Give back all of the data, word for word.
BEGIN Given entries
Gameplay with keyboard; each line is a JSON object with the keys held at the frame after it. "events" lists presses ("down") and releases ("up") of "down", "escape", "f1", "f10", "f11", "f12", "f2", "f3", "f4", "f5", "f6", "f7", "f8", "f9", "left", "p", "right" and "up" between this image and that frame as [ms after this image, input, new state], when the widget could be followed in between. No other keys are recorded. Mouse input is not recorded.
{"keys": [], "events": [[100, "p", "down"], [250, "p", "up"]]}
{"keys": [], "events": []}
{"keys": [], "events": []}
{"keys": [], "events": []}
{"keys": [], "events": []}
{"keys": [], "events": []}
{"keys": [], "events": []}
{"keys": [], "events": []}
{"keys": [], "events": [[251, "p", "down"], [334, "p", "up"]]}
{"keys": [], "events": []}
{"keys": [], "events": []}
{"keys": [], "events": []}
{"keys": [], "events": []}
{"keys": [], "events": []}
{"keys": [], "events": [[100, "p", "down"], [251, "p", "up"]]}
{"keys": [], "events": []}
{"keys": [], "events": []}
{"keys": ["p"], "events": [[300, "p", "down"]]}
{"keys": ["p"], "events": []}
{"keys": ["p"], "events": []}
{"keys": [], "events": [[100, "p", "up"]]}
END Given entries
• Response to the task:
Gameplay with keyboard; each line is a JSON object with the keys held at the frame after it. "events" lists presses ("down") and releases ("up") of "down", "escape", "f1", "f10", "f11", "f12", "f2", "f3", "f4", "f5", "f6", "f7", "f8", "f9", "left", "p", "right" and "up" between this image and that frame as [ms after this image, input, new state], when the widget could be followed in between. No other keys are recorded. Mouse input is not recorded.
{"keys": [], "events": [[100, "p", "down"], [250, "p", "up"]]}
{"keys": [], "events": []}
{"keys": [], "events": []}
{"keys": [], "events": []}
{"keys": [], "events": []}
{"keys": [], "events": []}
{"keys": [], "events": []}
{"keys": [], "events": []}
{"keys": [], "events": [[251, "p", "down"], [334, "p", "up"]]}
{"keys": [], "events": []}
{"keys": [], "events": []}
{"keys": [], "events": []}
{"keys": [], "events": []}
{"keys": [], "events": []}
{"keys": [], "events": [[100, "p", "down"], [251, "p", "up"]]}
{"keys": [], "events": []}
{"keys": [], "events": []}
{"keys": ["p"], "events": [[300, "p", "down"]]}
{"keys": ["p"], "events": []}
{"keys": ["p"], "events": []}
{"keys": [], "events": [[100, "p", "up"]]}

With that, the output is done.